Your employees are your company’s greatest asset, and, as their employer, it’s your responsibility to take the best care of them – within and outside your business’s premises.
But accidents and injuries happen – and that well-oiled machine that your organization is can only run so well when each of your talents is at their happiest, healthiest, and most productive.
So, how can you help an employee who has been injured off the job regain their health and get back on their feet? Start with these steps!
Help Them Access Legal Advice, e.g. About a Lawsuit Loan
Whether they happen within the business’s premises or outside of the workplace, most injuries have legal implications. No matter the circumstances, more than one aspect of their lives will be affected.
And, if they are forced to take time off work and afford expensive treatments, their injury can take a toll on their financial health as well – especially if they don’t have the means and knowledge to fight for monetary compensation.
This is why an expert attorney is the first port of call in any instance involving an injury. And, as the employer, there is plenty you can do to help your employees access legal advice. From finding the best lawsuit loans for their needs to working with your business’s attorney, investing in legal help for your employees can benefit your team and your company alike.
Ensure They Receive the Necessary Medical Care
With nearly 3 million nonfatal workplace injuries happening each year across the U.S. private industry, employees have to quickly learn the basics of handling the most common workplace injuries.
However, off-the-job injuries are a different matter, and it is easy for business owners to feel at a loss when dealing with such complex situations.
While, in this case, you might not have the same responsibilities to fulfill, there are still implications to keep in mind. The most important one is to ensure that your employee receives medical care and treatments as soon as possible.
Start by understanding the circumstances of the accident, if your employee has medical coverage, and whether submitting a claim with their health provider is necessary.
Of course, this is a responsibility you have towards your injured team member – but it is also one you have towards your business as a whole! After all, an injured employee can throw your organization off balance and affect the rest of the team’s productivity and morale.
Support Their Return To Work
As we have seen, an injury or trauma can affect many aspects of a person’s life. And, while rest is essential for recovery, so is keeping active, social, and motivated.
Because of this, according to studies by the University of Pennsylvania, returning to work is the single best action your employee can take to speed up their physical and mental recovery – and renew their purpose!
So, unless your employee’s doctor provides a note declaring that a worker is fully unfit for work, you should encourage them to recover while working.

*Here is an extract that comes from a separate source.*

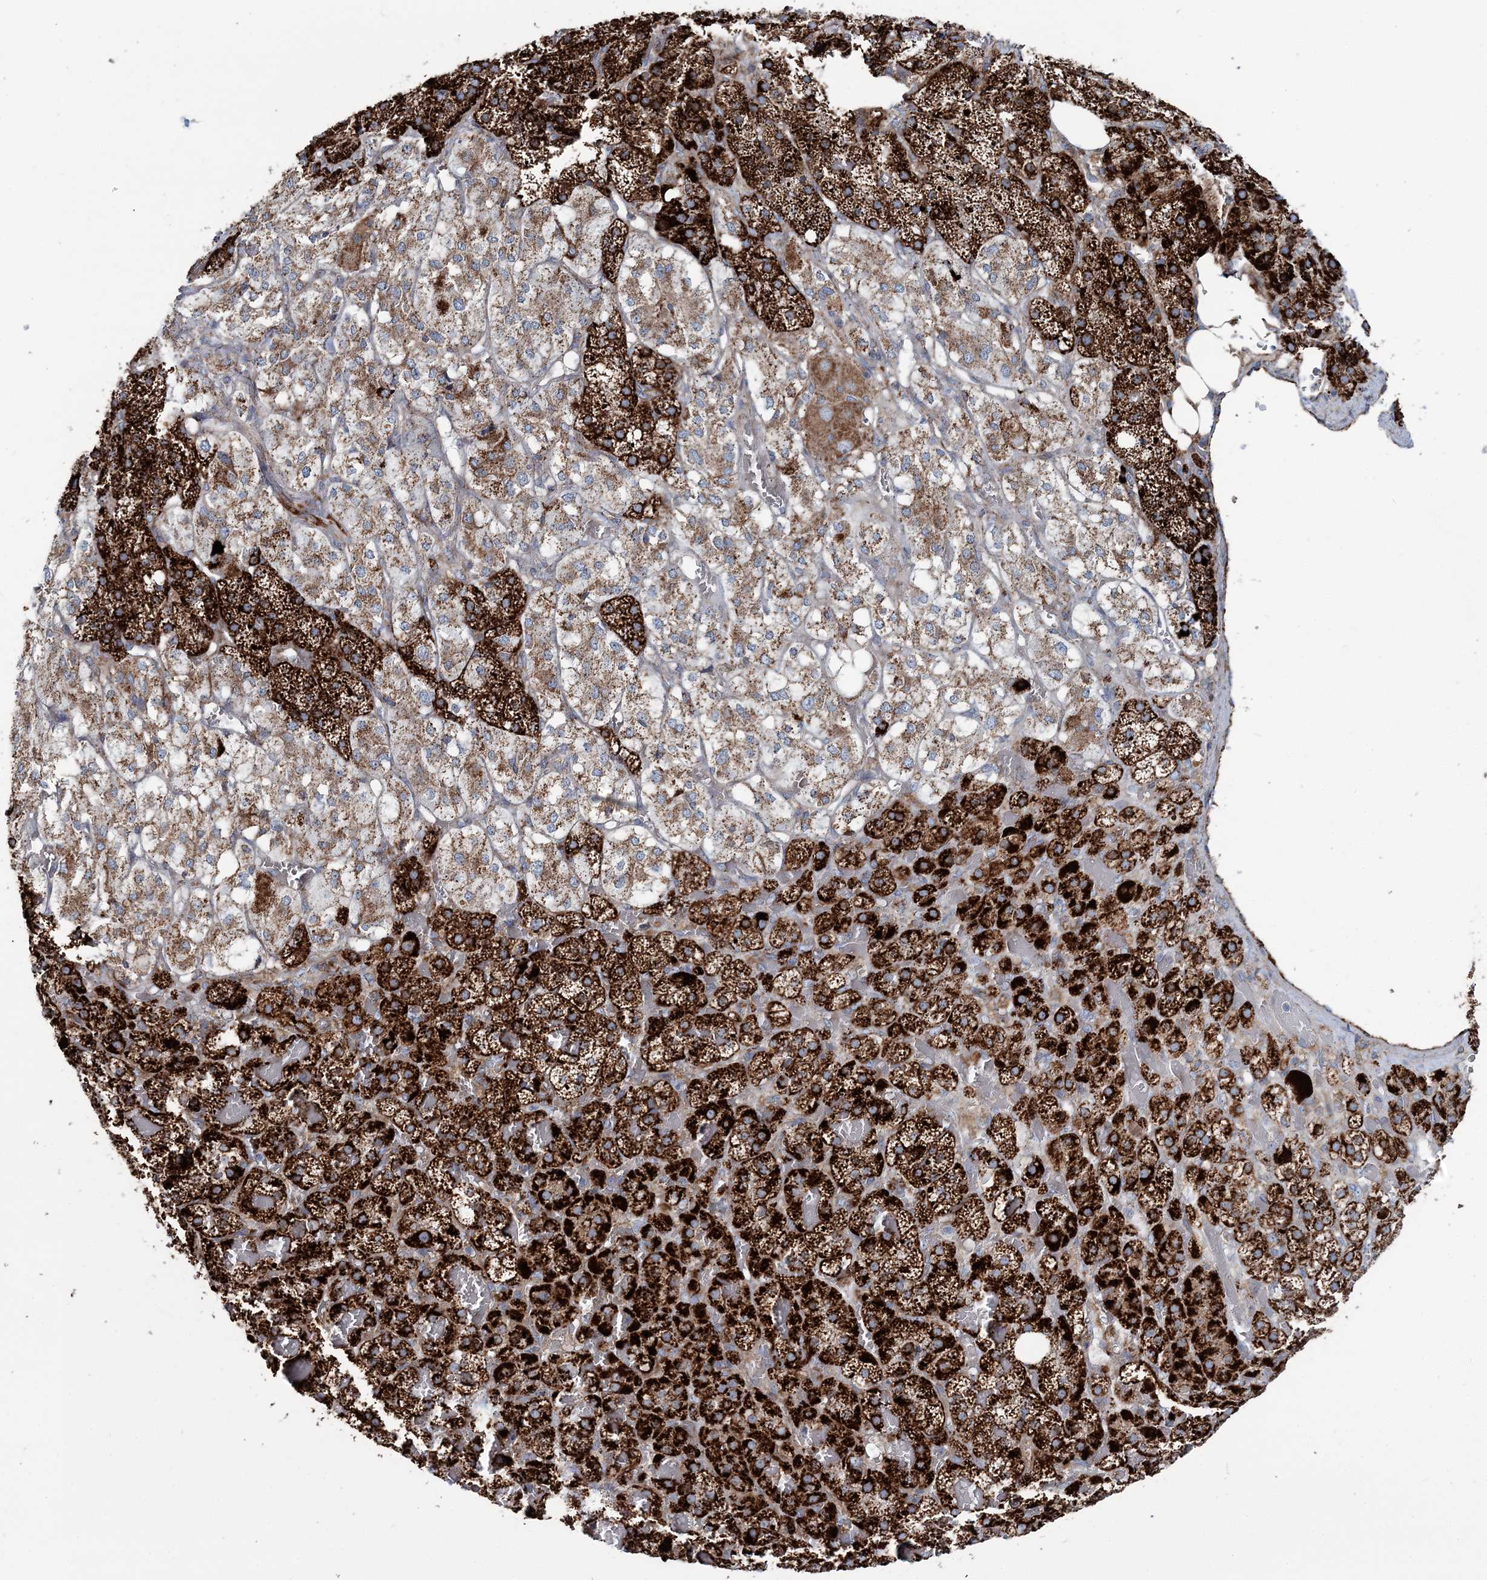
{"staining": {"intensity": "strong", "quantity": ">75%", "location": "cytoplasmic/membranous"}, "tissue": "adrenal gland", "cell_type": "Glandular cells", "image_type": "normal", "snomed": [{"axis": "morphology", "description": "Normal tissue, NOS"}, {"axis": "topography", "description": "Adrenal gland"}], "caption": "Adrenal gland stained for a protein (brown) shows strong cytoplasmic/membranous positive positivity in approximately >75% of glandular cells.", "gene": "ARHGAP6", "patient": {"sex": "female", "age": 59}}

You can do so by making available on-the-job resources, as well as collaborating with specialized health professionals, and crafting a detailed plan for recovery.

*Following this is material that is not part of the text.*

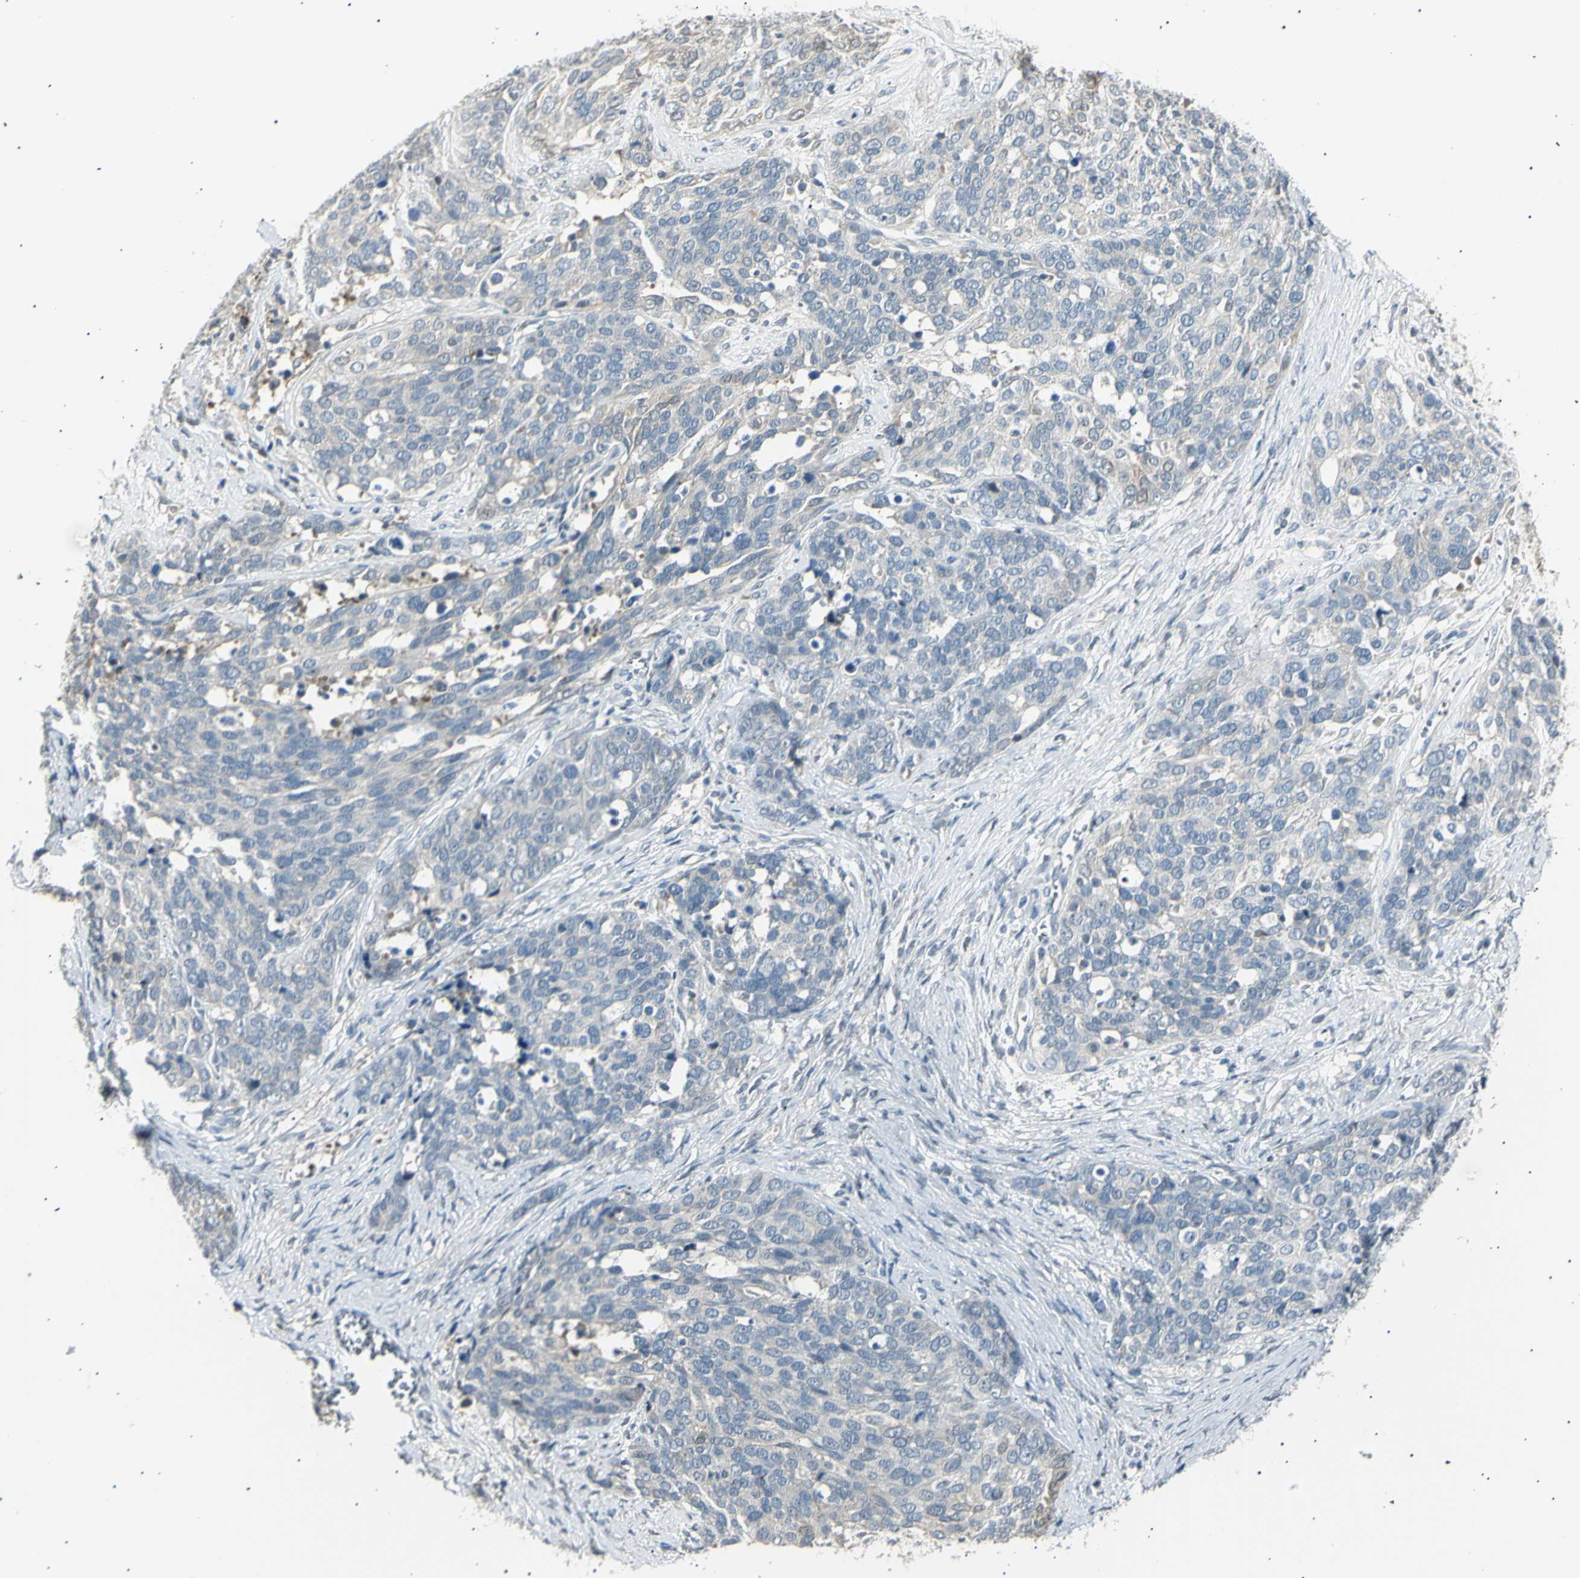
{"staining": {"intensity": "weak", "quantity": "<25%", "location": "cytoplasmic/membranous"}, "tissue": "ovarian cancer", "cell_type": "Tumor cells", "image_type": "cancer", "snomed": [{"axis": "morphology", "description": "Cystadenocarcinoma, serous, NOS"}, {"axis": "topography", "description": "Ovary"}], "caption": "A high-resolution image shows IHC staining of ovarian cancer, which reveals no significant positivity in tumor cells. Nuclei are stained in blue.", "gene": "LHPP", "patient": {"sex": "female", "age": 44}}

Make a Plan For Their Recovery Journey
Whether you have found yourself dealing with an injured employee before or not, it is best to keep in mind that each injury is unique. And, you should not expect two people to recover at the same pace or in the same way.
That is why it is important to request a medical certificate from your employee’s doctor, which specifies the extent of their injury, expected recovery timeline, and the type of work and duties your team member can perform during rehabilitation.

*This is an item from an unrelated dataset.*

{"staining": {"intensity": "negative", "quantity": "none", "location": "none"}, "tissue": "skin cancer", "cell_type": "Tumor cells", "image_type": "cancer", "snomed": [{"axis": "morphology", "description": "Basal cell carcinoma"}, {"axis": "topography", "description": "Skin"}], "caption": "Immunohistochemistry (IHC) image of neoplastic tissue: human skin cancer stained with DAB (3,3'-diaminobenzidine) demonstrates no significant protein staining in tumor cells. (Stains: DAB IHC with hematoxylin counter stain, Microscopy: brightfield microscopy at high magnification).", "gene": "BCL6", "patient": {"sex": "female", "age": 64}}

Once you have all these key details, you can discuss suitable tasks and work hours with your employee to help them transition back to a suitable work pace.
Be sure to offer multiple alternatives and make clear that you value them and are ready to adapt to their recovery pace. The last thing you’d want is for them to feel cornered and rush back into duties that can worsen their injury!
Provide Moral and Mental Health Support
Everyone deals differently with an injury. But, no matter how strong and resilient you believe your employee, physical or mental trauma can cause them to feel isolated, demotivated, and worried.
That is why you should do your best to support their morale and mental health, keep in touch with them during their absence, support their recovery, and remind them that they are valued in the workplace.